Shipbuilders brace for choppier seas after dismal first quarter results

Q1 was a harbinger of tougher times ahead.

Shipbuilders in the oil and gas industry are in for choppier seas ahead after a dire set of first quarter results, a report by OCBC Investment Research revealed.

OCBC analyst Low Pei Han and Andy Wong noted that poor Q1 results are just a "harbinger of more challenging times ahead", as utilisation rates sink and new orders dissipate.
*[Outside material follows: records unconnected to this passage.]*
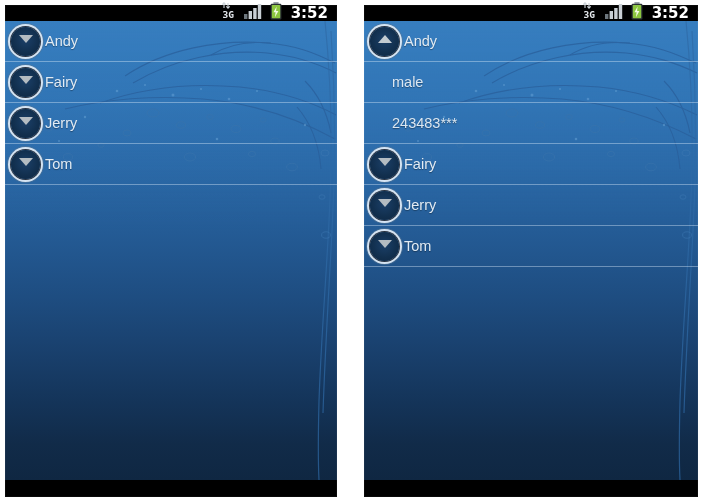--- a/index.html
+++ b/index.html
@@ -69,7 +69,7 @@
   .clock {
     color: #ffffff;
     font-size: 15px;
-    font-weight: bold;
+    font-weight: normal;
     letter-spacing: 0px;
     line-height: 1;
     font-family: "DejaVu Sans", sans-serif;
"Market sentiment has to improve first, before asset owners are confident to order newbuilds. This applies for the rigbuilders as well. With offshore drillers like Transocean seeing low utilisation rates and scrapping their fleet, newbuild rig orders have trickled down to zero. Instead, requests for delays in delivery have surfaced and some have been agreed upon with customers," they noted.

They noted that while oil and gas stocks rallied when oil prices rose in early April, most of the gains have fizzled out since then.

"Despite oil price being on an uptrend since Feb, the FTSE Oil and Gas index has not been able to mount a recovery, likely because the market is still not convinced of a sustained uptrend in oil prices. ‘Low for longer’ is still a view widely held by many industry players, though many think that oil price will eventually recover,” they said.